Clarice Lispector (1920-1977) foi um espírito dos mais invulgarmente caudalosos no corpo de uma mulher comum. As caminhadas da escritora pela orla do Leme de um Rio de Janeiro já sepulto nesse imenso cadáver que não para de procriar chamado Brasil tiveram sua grande medida de responsabilidade nas iluminações tenebrosas com que Clarice, essa alma essencialmente sombria (mas que gostava de sol), terminava de arrasar com suscetibilidades hipócritas da gente sabida de seu tempo. Publicado em dezembro de 1943, dezesseis anos antes da ida de Clarice para a Zona Sul carioca — para onde fora levada quando decidira se separar do marido —, “Perto do Coração Selvagem”, o romance inaugural da prolífica carreira de Clarice, escrutina as primeiras descobertas de Joana, muitas, claro, ligadas à paixão e ao sentimento amoroso mais elaborado, e à medida que o livro se agiganta e Joana torna-se mulher, o leitor percebe quão ingênua, quiçá tola, era a protagonista.

Uma mulher bonita, fina, rica, com uma posição respeitável na sociedade conservadora da Inglaterra logo após a Primeira Guerra Mundial (1914-1918), quadra decisiva para o crescimento da indústria em todo o planeta, deixa-se seduzir não pelo jardineiro viril, doce e, pasmem, leitor de James Joyce (1882-1941) que trabalha para o marido, mas por tudo o que aquele homem encerrava de mágico e de simples para ela, presa num casamento infausto, ainda que ninguém tivesse culpa. “O Amante de Lady Chatterley” é um conto de amor, mas é igualmente um tratado acerca do poder do ódio, que também vale-se do amor para vicejar, em silêncio, sem alarde, sufocando tudo a sua volta num movimento de sutileza absoluta, à luz de um balé maldito.

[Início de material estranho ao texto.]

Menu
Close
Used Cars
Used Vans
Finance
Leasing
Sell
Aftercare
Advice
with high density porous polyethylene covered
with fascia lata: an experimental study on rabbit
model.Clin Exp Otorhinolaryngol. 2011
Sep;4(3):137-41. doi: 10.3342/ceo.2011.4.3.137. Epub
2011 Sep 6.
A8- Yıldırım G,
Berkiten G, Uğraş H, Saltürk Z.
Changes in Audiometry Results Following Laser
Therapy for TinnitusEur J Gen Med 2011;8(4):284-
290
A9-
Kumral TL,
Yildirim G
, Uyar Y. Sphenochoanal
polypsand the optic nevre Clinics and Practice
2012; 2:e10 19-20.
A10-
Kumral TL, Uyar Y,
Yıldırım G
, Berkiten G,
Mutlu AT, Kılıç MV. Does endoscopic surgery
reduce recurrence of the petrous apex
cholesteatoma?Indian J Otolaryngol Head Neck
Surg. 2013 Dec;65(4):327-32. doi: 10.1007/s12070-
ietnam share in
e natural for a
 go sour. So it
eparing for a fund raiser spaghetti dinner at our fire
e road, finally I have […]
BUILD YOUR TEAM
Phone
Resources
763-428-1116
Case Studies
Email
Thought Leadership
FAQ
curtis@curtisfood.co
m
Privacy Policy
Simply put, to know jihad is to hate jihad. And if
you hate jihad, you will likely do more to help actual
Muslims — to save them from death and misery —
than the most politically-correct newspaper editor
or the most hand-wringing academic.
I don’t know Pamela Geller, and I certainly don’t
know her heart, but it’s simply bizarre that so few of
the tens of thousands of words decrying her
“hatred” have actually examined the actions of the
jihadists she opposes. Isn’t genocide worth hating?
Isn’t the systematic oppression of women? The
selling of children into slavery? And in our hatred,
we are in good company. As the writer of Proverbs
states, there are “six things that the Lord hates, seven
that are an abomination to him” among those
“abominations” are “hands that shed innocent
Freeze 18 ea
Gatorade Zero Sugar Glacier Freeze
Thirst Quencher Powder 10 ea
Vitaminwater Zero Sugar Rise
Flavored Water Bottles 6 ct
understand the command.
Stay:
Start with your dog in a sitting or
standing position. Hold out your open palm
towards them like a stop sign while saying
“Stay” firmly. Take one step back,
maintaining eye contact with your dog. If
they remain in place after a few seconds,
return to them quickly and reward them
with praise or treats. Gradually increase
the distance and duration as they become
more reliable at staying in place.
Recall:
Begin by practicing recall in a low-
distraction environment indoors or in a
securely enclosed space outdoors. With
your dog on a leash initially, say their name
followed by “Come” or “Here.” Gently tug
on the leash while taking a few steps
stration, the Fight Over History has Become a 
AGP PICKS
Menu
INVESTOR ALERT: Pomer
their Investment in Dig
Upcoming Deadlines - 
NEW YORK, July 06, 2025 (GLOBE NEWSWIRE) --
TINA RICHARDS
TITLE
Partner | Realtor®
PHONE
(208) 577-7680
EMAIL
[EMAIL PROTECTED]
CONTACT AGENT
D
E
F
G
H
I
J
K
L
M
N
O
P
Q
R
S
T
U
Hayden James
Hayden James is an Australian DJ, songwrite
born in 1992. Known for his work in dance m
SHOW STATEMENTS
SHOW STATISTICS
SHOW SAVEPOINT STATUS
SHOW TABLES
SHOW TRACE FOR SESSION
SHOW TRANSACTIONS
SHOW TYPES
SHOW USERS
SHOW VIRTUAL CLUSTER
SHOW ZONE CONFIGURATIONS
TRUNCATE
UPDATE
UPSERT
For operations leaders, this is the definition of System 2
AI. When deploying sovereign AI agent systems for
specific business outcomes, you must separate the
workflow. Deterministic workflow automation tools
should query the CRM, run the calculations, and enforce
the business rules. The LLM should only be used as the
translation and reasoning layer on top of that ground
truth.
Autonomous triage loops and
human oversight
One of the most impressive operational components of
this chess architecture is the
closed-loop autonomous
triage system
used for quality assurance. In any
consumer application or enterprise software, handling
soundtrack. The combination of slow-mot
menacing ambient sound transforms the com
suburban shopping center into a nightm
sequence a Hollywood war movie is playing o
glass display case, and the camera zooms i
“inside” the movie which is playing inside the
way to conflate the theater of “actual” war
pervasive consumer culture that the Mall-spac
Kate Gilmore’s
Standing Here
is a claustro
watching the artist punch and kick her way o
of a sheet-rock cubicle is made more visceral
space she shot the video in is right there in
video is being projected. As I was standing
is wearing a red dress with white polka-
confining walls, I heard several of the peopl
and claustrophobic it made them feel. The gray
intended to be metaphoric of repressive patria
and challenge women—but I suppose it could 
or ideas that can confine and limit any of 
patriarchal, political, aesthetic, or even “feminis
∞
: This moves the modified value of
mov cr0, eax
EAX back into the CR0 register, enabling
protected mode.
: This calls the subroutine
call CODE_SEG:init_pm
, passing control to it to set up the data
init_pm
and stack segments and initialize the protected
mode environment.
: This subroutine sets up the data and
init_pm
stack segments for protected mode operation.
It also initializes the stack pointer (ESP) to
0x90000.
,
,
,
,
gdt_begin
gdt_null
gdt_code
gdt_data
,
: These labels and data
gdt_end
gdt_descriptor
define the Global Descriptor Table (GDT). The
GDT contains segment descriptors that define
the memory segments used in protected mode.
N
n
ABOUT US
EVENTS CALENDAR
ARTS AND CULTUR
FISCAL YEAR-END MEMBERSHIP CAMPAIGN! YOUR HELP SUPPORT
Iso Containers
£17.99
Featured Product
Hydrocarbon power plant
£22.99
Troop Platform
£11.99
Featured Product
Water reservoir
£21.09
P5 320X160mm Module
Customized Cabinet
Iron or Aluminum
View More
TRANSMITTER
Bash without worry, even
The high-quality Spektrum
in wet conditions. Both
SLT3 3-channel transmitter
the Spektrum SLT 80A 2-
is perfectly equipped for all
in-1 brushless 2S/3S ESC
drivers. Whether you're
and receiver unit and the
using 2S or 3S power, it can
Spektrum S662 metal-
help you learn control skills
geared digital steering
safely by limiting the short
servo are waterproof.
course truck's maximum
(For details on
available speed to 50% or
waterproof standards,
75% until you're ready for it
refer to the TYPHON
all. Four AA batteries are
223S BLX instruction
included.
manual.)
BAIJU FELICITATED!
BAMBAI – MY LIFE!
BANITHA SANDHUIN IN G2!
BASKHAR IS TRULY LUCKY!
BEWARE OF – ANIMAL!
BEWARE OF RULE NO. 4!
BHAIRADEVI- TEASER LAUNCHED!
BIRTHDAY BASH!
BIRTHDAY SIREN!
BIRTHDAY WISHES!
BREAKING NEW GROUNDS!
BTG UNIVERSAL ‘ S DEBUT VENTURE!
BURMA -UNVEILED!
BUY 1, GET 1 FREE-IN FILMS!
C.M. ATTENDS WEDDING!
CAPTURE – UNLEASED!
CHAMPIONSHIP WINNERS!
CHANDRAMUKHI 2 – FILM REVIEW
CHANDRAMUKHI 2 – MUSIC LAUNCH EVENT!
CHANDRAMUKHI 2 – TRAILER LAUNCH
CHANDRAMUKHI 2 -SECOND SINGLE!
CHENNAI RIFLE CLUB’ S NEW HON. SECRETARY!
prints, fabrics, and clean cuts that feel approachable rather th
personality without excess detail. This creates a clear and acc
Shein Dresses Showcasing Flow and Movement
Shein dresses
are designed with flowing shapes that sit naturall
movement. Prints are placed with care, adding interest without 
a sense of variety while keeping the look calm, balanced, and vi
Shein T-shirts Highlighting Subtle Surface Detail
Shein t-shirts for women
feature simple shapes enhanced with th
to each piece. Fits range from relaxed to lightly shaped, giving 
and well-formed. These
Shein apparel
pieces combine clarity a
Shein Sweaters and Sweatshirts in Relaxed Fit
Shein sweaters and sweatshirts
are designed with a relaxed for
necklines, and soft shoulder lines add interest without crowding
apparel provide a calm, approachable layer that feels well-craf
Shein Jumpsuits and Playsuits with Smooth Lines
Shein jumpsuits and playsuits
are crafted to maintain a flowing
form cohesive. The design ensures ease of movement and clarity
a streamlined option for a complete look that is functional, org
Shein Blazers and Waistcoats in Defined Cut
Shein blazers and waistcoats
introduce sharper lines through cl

A pena do britânico D.H. Lawrence (1885-1930) lega à eternidade um dos romances mais lindamente provocantes que a literatura universal já produziu.

Poucos artistas no mundo encarnaram com tanta perfeição a dicotomia fundamental do amor como Jane Austen (1775-1817) ou suas personagens — o que vêm a dar no mesmo. Uma das escritoras que melhor retratou o lado obscuro da sociedade em que viveu, sobretudo para as mulheres, a inglesa só veio a ter reconhecido o talento que manifesta em livros como “Orgulho e Preconceito” muito tempo depois de sua morte, em 18 de julho de 1817, aos 42 anos, vítima do mal de Addison, uma doença autoimune a respeito da qual nada se sabia duzentos anos atrás. “Orgulho e Preconceito”, originalmente publicado em 1813, funciona como o mecanismo de escape pelo qual almas inquietas feito Austen liberam de vez seus anseios por uma sociedade de fato justa, em que todas as mulheres pudessem ter espaço para que sua porção Elizabeth Bennet medrasse. A anti-heroína de um dos romances mais simbólicos da literatura britânica do século 18 sonha, mas jamais ousa abrir mão de sua liberdade, de seu equilíbrio mental, e muito antes disso, de sua honra e de uma espécie de pacto consigo mesma.